Tuesday, 28 June 2011

How to brew your own cider

Making cider is an easy way of preserving your apple harvest.  Any type of apple can be used to make cider but combining sweet and sour apples produces a better flavour. As a rough guide about 5-7Kg of apples will produce 4.5 litres of cider.

Harvest your fully ripe, undamaged apples which are not too bruised. Store the apples, in a cool place, for 2 weeks to allow the skins to soften and after 2 weeks wash thoroughly before crushing. Crushing can be done using a purchased fruit crusher or, if you are only making a small amount of cider, by smashing the apples with a wooden mallet after wrapping them in a cheesecloth. 

The next step is to press the pulped apples to extract the juice. If you are planning on making a lot of cider you might want to consider buying a press, or if you are a good DIY person you could build one  (plans are available if you google home made cider press) but for smaller quantities you can use a kitchen juicer or food processor attachment.

The extracted apple juice should be poured into a pre-sterilised fermentation jar. Initial fermentation can be very vigorous, so cover loosely until fermentation calms down. Then top up the jar with additional juice or water and insert an airlock.  

Natural yeasts will convert the fruit sugar into alcohol but the resulting cider will be very sharp. For a more palatable cider you need to control the fermentation process. This is achieved by using a general purpose wine yeast  and adding campden tablets (sodium metabisulphite) to kill off most of the natural yeasts. 

Once fermentation is completed, which can take from 2-8 weeks, siphon the cider into a pre-sterilised fermentation jar whilst ensuring the sediment is not transferred. Top the liquid to near the top with boiled water and re-fit an airlock. Store in a cool and dark place to allow the cider to clear. If more sediment forms the process will need to be repeated until the cider is cleared. 

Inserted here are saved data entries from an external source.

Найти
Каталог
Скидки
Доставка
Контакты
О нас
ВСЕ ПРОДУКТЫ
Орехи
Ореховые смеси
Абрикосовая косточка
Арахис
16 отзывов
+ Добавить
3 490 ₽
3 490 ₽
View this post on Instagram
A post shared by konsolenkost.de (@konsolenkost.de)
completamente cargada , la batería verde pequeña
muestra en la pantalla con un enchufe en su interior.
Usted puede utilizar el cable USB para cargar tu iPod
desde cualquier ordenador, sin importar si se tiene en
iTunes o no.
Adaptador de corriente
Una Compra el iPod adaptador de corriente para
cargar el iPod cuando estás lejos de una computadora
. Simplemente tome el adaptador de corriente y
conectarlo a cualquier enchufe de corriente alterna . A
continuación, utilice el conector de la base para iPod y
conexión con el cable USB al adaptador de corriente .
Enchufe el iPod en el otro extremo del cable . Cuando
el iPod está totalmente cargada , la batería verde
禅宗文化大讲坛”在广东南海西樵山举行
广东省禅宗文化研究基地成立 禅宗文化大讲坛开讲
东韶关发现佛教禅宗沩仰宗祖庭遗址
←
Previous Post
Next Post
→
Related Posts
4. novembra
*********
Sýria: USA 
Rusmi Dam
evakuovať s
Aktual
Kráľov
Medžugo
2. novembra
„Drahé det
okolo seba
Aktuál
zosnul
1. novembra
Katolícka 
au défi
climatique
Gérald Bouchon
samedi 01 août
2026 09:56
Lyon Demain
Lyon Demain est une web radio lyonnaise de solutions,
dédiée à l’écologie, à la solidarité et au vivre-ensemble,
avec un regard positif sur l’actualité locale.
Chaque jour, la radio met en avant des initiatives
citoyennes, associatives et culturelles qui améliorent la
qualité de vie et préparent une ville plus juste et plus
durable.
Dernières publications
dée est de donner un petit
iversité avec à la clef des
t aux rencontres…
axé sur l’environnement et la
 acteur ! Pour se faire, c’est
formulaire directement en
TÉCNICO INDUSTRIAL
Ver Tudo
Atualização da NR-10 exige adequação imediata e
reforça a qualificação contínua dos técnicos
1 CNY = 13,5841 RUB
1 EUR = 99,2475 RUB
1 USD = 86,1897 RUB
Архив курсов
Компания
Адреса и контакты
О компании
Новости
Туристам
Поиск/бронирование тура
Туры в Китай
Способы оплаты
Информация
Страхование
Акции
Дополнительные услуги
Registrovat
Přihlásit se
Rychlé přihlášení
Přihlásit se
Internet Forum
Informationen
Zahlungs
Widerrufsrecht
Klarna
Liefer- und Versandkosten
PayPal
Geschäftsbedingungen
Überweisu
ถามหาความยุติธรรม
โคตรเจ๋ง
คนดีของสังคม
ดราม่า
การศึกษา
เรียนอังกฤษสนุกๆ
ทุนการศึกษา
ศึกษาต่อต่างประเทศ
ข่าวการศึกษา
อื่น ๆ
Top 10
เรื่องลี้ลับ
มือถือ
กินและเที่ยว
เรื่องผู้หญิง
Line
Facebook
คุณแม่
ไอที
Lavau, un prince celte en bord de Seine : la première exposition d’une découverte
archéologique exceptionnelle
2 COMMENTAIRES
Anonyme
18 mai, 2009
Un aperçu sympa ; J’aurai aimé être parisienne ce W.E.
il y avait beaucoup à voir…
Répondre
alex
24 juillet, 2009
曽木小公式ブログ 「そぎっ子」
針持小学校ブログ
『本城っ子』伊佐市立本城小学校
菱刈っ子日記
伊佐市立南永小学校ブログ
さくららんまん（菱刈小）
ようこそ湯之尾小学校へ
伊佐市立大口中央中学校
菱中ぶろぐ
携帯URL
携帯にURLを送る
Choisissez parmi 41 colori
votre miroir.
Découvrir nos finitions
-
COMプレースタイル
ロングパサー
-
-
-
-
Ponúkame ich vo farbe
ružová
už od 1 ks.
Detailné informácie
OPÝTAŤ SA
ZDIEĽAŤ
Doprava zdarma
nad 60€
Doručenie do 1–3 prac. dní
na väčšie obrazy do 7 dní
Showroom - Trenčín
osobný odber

If you prefer a sweeter cider, add approximately 500g of sugar to each fermentation jar when siphoning off the cider for clearing. Add an airlock and allow the cider to ferment for another 1-2 weeks and re-rack into a pre-sterilised fermentation jar. 

Once the cider is ready, siphon into plastic fizzy drink bottles and store in a cool and dark place.

Your cider will improve with age, so if you can refrain from drinking it, store for 4-6 months before drinking.